Having been asked again today, I've decided to write one up here - so I can save some time explaining the same thing over and over.

It's important to note for the would be reader that this is my imperfect understanding of Elasticsearch. If you spot any glaringly obvious errors please let me know and I will update this accordingly and you'll have my eternal thanks for helping me grok this a little better.

So, as they say: the show must go on!

Elasticsearch concepts

ElasticSearch is a search engine built on top of the Apache Lucene. It's great for full text search (duh) as well as analytical workloads with adhoc queries and aggregations.

In NoSQL parlance, it would be classified as a document-oriented database and that's primarily how your application will run with it.

You insert your DOCUMENT into an INDEX.

  • An index is a namespace for documents and is analogous to a database table
  • Unlike a table, there is no schema per se
  • You define what fields are indexed for search at this level

An INDEX is backed by one or more SHARDS

  • When you create an index, you specify the number of primary shards your data will be split across.
  • Elasticsearch uses a hash function to determine what shard your document is stored in and accessed from.
  • You cannot change the number of primary shards after the index is created.

A SHARD can have zero or more REPLICA SHARDS

  • For each primary shard in your index you will have X replica copies (defined by the index policy)
  • If the node hosting the primary shard fails, a replica shard will be promoted to primary
  • Replica shards are used for scaling out read performance - the more replica shards you have, the more reads you can service.
  • Unlike primary shards, you can change the number of replica shards any time

ELASTICSEARCH runs as a CLUSTER made up of NODES

  • Nodes automatically form a cluster when correctly configured
  • Elasticsearch will automatically distribute (and move) shards as needed by your index configuration
  • Your application can talk to any node in the cluster and they will forward your request to a node with the data to service your request
  • If you have a busy cluster, you can deploy proxy nodes - these are nodes that don't store shards and can be used to direct incoming requests

A SHARD is a Lucene index

  • Every time your query needs to access a shard, the Lucene engine needs to be running for that data
  • Don't confuse a Lucene index (a shard) with an Elasticsearch Index (a collection of shards)

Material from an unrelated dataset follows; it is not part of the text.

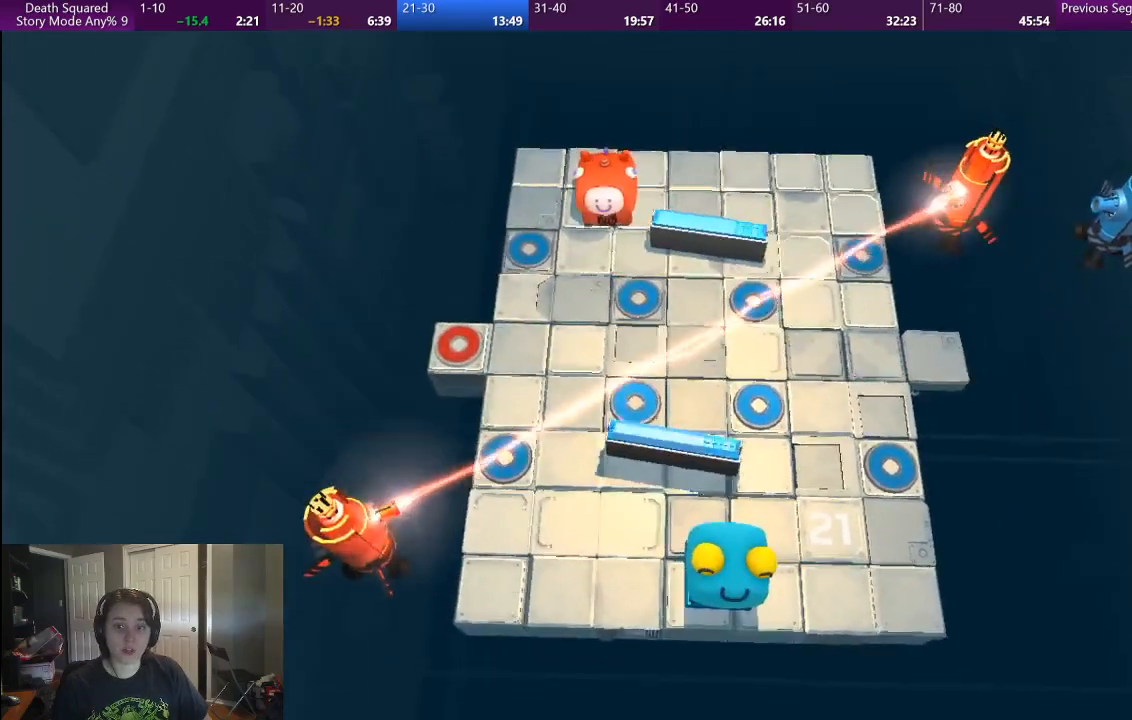
{"buttons": [], "left_stick": "down", "right_stick": "center", "events": [[117, "left_stick", "down"]]}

Caring and feeding for your cluster

I won't cover setting up and maintaining quorum in the cluster, because that's pretty well covered elsewhere. If you're running on AWS there's even a managed product available which helps simplify things a lot.

For the keen observer, that last bullet point raises some interesting constraints when managing your cluster.

Elasticsearch manages lucene process, but remember they don't share the same memory space. Because your indexes have to be loaded fully into virtual memory, make sure you leave enough memory free for your index data (lucene).

Don't allocate more than 32GB heap to Elasticsearch. Due to how Java addresses memory, this will slow things down heaps (see what I did there?).

Read this. No really.

Working with elasticsearch

In short, deploying Elasticsearch for your search application requires some careful planning on both the ingest and query side.

Primarily you want your cluster to have enough memory so your busy shards (read or write) stay resident in physical memory. Otherwise your nodes will spend all their time paging data in and out of disk, which defeats the point!

Read the designing for scale part of the Elasticsearch guide.

Your best bet is to split the data across indexes by a meaningful criteria, and in the case of time series data this is a natural fit.

Elasticsearch has a feature called index templates, which are super useful for dynamically creating indexes with specific settings. Writes are directed to the correct index and you can automatically have the new index added to an index alias for reads.

Conclusion

Elasticsearch is a great tool, but requires you to plan ahead: Hopefully I've given you a good introduction to how things hang together and where there are sharp edges.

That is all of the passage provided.